Elijah’s dreams are formless now and will change throughout his life as mine have. I hope that he will have dreams similar to mine and accomplish them all, but must content myself with him building his own utopia independent of my dreams. Will he enjoy lifting weights, will he play team sports, will his pursuit be erudition or will he cultivate dreams I can neither imagine or hope to pursue in my life? As a father I find the burden of raising a gentleman who respects women and stands up for those in need overwhelming. How can I be the man I need to be to raise a son into a man better than I have been?

I have always been a bit stubborn. I have succeeded where better men have failed or given up. The age old adage he who holds on the longest wins has been the story of my life. In light of this truth I have failed, and failed often. I find that I fight an uneasy battle with myself on when the proper time to walk away is and when to stay and fight. It could be the case that I hold on when the wiser man would find a new path. I find the greatest lessons lie in how we respond to failure, a skill I believe has been forgotten by our youth today. This is a complicated concept to teach a child. To be sure there are questions we will all face from our children: May I get a tattoo, a car, a puppy? The burden in the answer is in responding with more than the a terse answer supported with only a “because I said so”.

Our answers to the small questions, “may I have some candy?”, are the seeds we must sow to face the greater questions in raising a child; “drug, sex and rock-n-roll”, if you will. Our answers may be based on our experiences. You may have gotten the tattoo you always dreamed of on spring break and regret it now. They may also be based on our strengths. You waited until marriage to have sex and your child should be strong enough to also. Unfortunately we are but lighthouses on stormy nights trying to guide a row boat which has the tenacity of an air craft carrier. Our strength lies in the dreams of our child when faced with these questions.

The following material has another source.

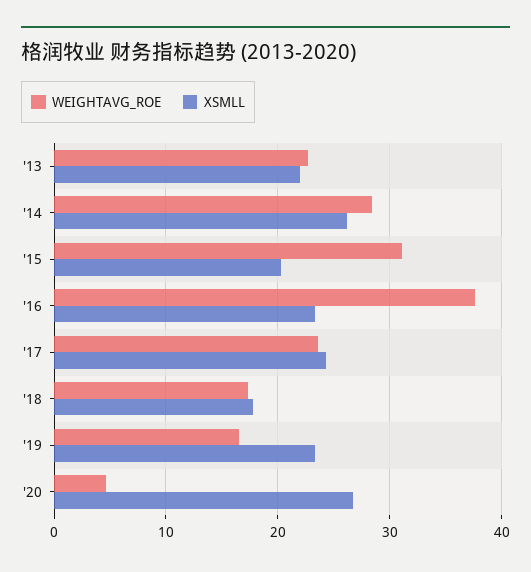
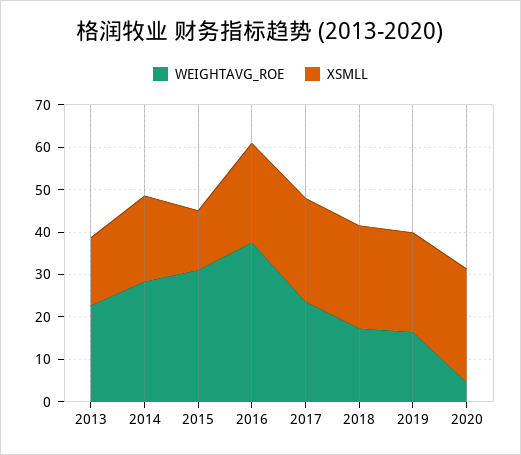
XSMLL, '13: 22 -> 16
XSMLL, '14: 26 -> 20
XSMLL, '15: 20 -> 14
XSMLL, '18: 18 -> 24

Your child’s dreams not only begin with you, but begin as a dream of becoming you. In light of this we need always pursue our hopes for our children with the actions we take each day. A physically active child has that example in their parents. A voracious reader is surrounded by books from the time of their birth. Honesty is the child of integrity. These things all are born in their mind from the seeds of your actions. So I return to the primary question of this post. How can I be the example that Elijah needs to build ostentatious dreams, find the love of Shakespeare? How can I teach him that failure is the path upon which humility enables our greatness? There is but one tool to pave the path through his life’s difficulties and to his dreams, whatever they may be.

The actions we take both in their presence and when we believe they are not looking. A parent, and in particular a father, must first be there. They must act with integrity and honesty when interacting with others. They must aspire to not use the phrases of their parents; “because I said so,” and instead use each act of discipline as an opportunity to redirect with the appropriate behavior. They should discuss their child’s dreams with each child and help to sow the seeds for them to reach those dreams. They must let their dreams be those of their child and know that the success of their child is their greatest achievement and find happiness in whatever that may be.